Progression de la pandémie (10)

lundi 30 mars

Il y a quelque chose de fascinant dans ce temps suspendu. Cette non-obligation de faire les choses.

Je regarde les gens qui sont sur la place devant ma maison. Je vois beaucoup d’hommes avec des enfants. Le confinement est plus difficile pour les hommes. La maison, sphère familiale est surtout le domaine des femmes. Assurer le bien-être matériel et surtout moral est le plus souvent à la charge des femmes. Ce sont elles-aussi qui gèrent la charge émotionnelle.

Ce travail des femmes est le plus souvent mal vu ou invisible, comme le travail de nettoyage dans les hôpitaux et les lieux publics. D’un coup il est apparu d’une grande utilité, un travail qui implique de prendre un risque. Il est devenu soudain visible au grand jour. Il prend sa juste valeur et devrait être mieux apprécié dans le futur.

En ce temps de confinement, il y a aussi plus de violences conjugales. Le nombre de femmes qui subissait des violences chez elles était déjà important (estimé à 200 000, mais sans doute le nombre réel est plus élevé), il a augmenté selon les informations des services chargés de ce problème. Les femmes affectées peuvent se rendre dans les pharmacies et elles peuvent être orientées vers des services spécialisés. Il est parfois nécessaire de protéger la personne des agressions et on la met dans un hôtel(vi), faute d’autre lieu sûr. Un numéro de téléphone spécial est aussi divulgué : CORONAVIRUS – Une urgence sociale? Appelez Bruxelles-Soutien au 0800 35 243

Durant ce temps, le corps aussi est invisible. On ne « sort » plus. On néglige les apparences. On est délesté du poids du regard extérieur. Les femmes se réapproprient leur corps en se mettant plus à l’aise. Cette attitude va-t-elle produire des effets après cette crise ?

La pandémie a dévoilé la désindustrialisation des pays européens

Il faudrait rebâtir une nouvelle capacité de production propre aux pays européens (vii). Aujourd’hui c’est l’économie de l’urgence, où il est nécessaire de réquisitionner des usines pour fabriquer le matériel médical indispensable. Même le Président des Etats Unis Donald Trump a demandé à l’usine de General Motors de fabriquer des respirateurs.

Si maintenant on vit dans l’urgence pour répondre aux problèmes dramatiques du moment, il faut en tirer la leçon à plus long terme.
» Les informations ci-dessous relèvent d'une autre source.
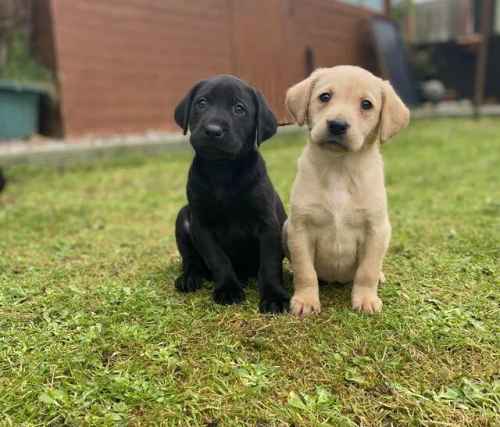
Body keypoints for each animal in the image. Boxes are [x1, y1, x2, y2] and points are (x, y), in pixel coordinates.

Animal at [174, 75, 290, 312]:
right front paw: (227, 289)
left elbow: (270, 263)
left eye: (239, 108)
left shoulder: (268, 224)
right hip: (183, 218)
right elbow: (218, 259)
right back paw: (190, 278)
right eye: (202, 103)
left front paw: (274, 296)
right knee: (191, 260)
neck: (223, 170)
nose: (212, 130)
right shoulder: (201, 225)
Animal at [284, 65, 408, 316]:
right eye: (324, 97)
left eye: (366, 104)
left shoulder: (376, 230)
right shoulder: (299, 228)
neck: (339, 169)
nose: (337, 125)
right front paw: (305, 300)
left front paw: (366, 299)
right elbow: (305, 271)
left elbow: (367, 271)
La plupart des dirigeants se rendent compte que le domaine médical et pharmaceutique est une priorité, qui a été négligée. Il serait nécessaire non seulement de relocaliser la production, si ce n’est pas sur le territoire national, au moins sur celui d’un autre pays de l’Union européenne.
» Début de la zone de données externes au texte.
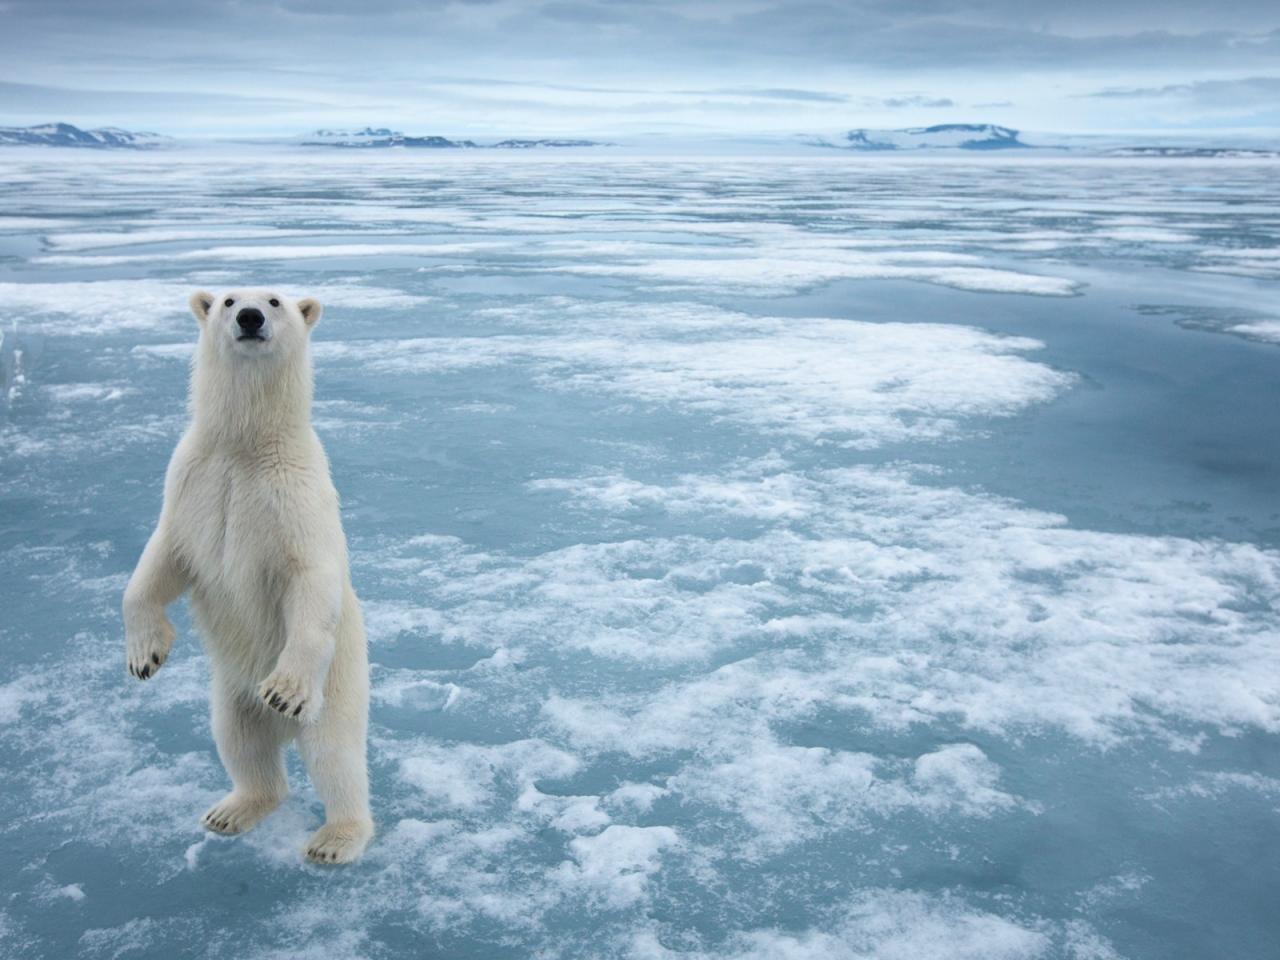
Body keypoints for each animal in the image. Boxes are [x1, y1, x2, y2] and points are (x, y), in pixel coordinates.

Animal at [122, 289, 373, 870]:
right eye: (228, 298)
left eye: (276, 300)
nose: (250, 317)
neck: (246, 445)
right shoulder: (192, 482)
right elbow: (160, 561)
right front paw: (145, 655)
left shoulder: (295, 496)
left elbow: (311, 578)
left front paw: (283, 689)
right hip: (230, 692)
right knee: (239, 742)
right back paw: (232, 810)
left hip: (339, 685)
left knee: (335, 756)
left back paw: (335, 838)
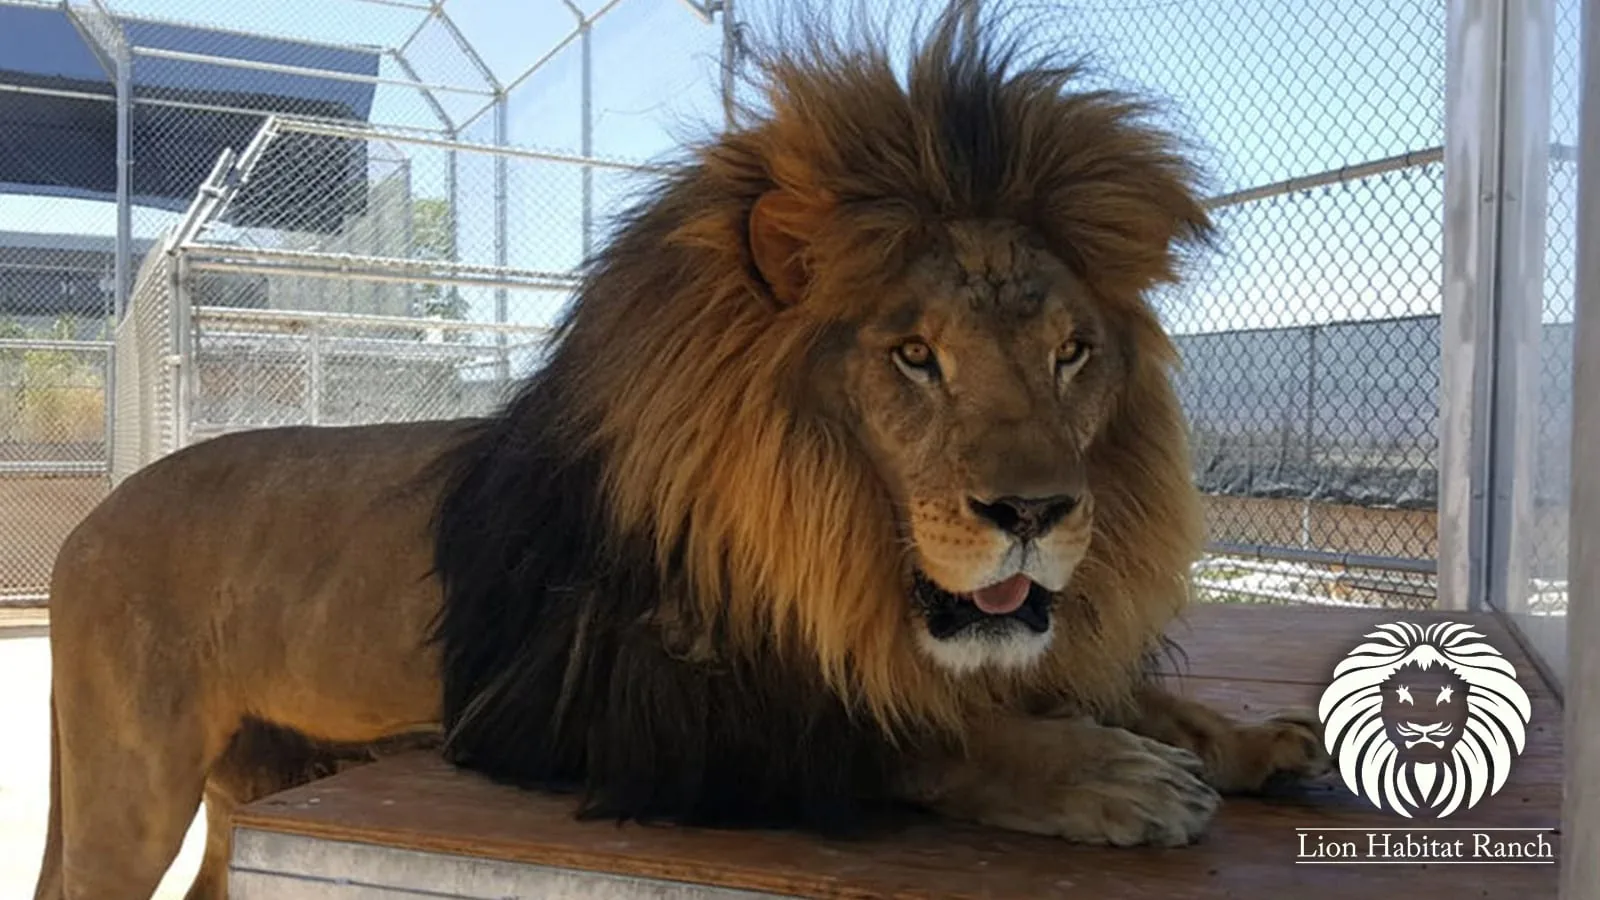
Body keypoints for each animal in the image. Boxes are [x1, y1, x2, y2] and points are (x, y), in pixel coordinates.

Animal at [33, 4, 1331, 898]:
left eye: (1070, 353)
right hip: (130, 785)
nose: (1035, 514)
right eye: (914, 355)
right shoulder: (624, 721)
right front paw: (1108, 776)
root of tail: (93, 518)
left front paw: (1247, 738)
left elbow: (1098, 690)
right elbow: (909, 735)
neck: (824, 538)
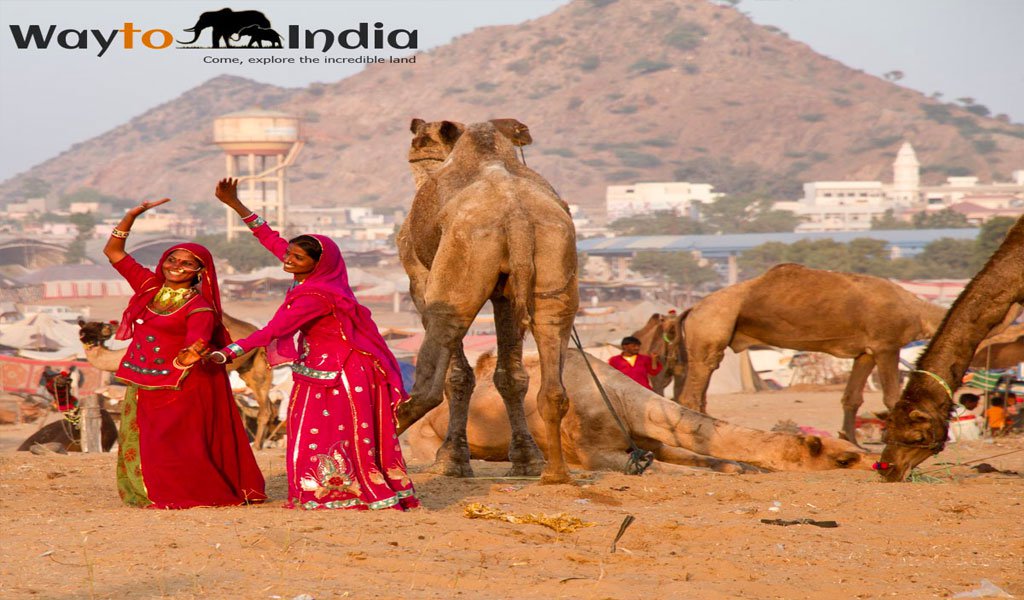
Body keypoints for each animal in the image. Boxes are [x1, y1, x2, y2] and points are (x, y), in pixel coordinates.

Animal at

Assurer une réserve stratégique des produits pharmaceutiques et médicaux les plus nécessaires est redevenu une priorité. C’est déjà pratiqué dans le domaine alimentaire pour des produits de base, tels que les céréales. Les Etats pensent même le demander aux entreprises pharmaceutiques.

Cette pandémie nous amène à questionner la mondialisation de nos économies. Non seulement pour ce qui est de la déficience de la production dans certains domaines mais 11également parce qu’elles ont créées beaucoup d’inégalités. On le voit dans le domaine sanitaire où l’accès aux soins de santé n’est pas le même pour tous.